*課題の条件:* 下にある発酵乳食品についての文章のうち、「本発明の無水リン酸水素カルシウムの発酵乳食品への添加量は」から「カルシウム強化にも貢献する。」までを、始めと終わりの語句も含めて一字も変えずに書き写してください。

*抜粋した文章:*
────────

本発明の無水リン酸水素カルシウムの発酵乳食品への添加量は、特に制限されないが、例えば、発酵乳食品中に、好ましくは0.5~2.5質量%、より好ましくは1.2~2.5質量%、より好ましくは1.2~2.0質量%となるように添加することができる。なお、無水リン酸水素カルシウムの添加量を多くすることは、発酵乳食品のカルシウム強化にも貢献する。
【0030】
本発明の無水リン酸水素カルシウムの発酵乳食品への添加時期は、特に制約はなく、発酵前の原料乳に添加しても、また、発酵後に添加しても良い。すなわち、発酵前の原料乳に本発明の無水リン酸水素カルシウムを添加混合した後、殺菌し、これに乳酸菌やビフィドバクテリウム属細菌等の微生物のスターターを接種して培養してもよく、また、発酵後の乳発酵物(ベース)に別途殺菌した本発明の無水リン酸水素カルシウムをそのまま、あるいはシロップ溶液と共に添加混合したり、乳発酵物(ベース)とシロップ溶液を混合した後に添加しても良い。

────────

*記録一覧:*

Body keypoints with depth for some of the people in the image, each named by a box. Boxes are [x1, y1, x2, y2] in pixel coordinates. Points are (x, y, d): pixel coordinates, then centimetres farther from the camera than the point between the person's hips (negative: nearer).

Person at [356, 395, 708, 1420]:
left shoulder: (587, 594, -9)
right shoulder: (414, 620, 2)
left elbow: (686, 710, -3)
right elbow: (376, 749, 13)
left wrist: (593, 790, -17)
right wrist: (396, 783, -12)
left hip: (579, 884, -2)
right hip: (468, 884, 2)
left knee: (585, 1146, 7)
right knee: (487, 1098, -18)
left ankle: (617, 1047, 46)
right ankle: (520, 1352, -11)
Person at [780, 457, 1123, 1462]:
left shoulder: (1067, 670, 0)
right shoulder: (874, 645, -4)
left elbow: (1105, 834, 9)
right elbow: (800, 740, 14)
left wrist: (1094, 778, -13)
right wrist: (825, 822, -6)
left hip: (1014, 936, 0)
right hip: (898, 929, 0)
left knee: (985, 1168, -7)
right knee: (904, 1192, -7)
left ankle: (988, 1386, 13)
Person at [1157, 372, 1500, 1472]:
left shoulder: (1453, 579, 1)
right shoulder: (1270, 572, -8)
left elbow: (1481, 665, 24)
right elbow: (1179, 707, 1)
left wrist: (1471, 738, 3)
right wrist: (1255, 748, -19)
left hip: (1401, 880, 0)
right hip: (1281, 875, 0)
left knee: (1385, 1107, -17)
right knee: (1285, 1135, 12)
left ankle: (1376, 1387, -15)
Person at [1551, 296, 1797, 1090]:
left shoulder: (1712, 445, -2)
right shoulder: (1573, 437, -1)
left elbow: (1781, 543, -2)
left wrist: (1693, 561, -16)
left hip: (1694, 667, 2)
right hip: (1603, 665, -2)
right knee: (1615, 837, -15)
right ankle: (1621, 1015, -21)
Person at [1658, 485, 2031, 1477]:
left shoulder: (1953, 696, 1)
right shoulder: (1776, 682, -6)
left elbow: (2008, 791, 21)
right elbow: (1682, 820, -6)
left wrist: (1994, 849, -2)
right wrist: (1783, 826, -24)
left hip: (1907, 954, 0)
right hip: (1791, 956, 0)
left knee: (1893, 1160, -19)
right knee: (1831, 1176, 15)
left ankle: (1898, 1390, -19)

────────

*解答例:*
本発明の無水リン酸水素カルシウムの発酵乳食品への添加量は、特に制限されないが、例えば、発酵乳食品中に、好ましくは0.5~2.5質量%、より好ましくは1.2~2.5質量%、より好ましくは1.2~2.0質量%となるように添加することができる。なお、無水リン酸水素カルシウムの添加量を多くすることは、発酵乳食品のカルシウム強化にも貢献する。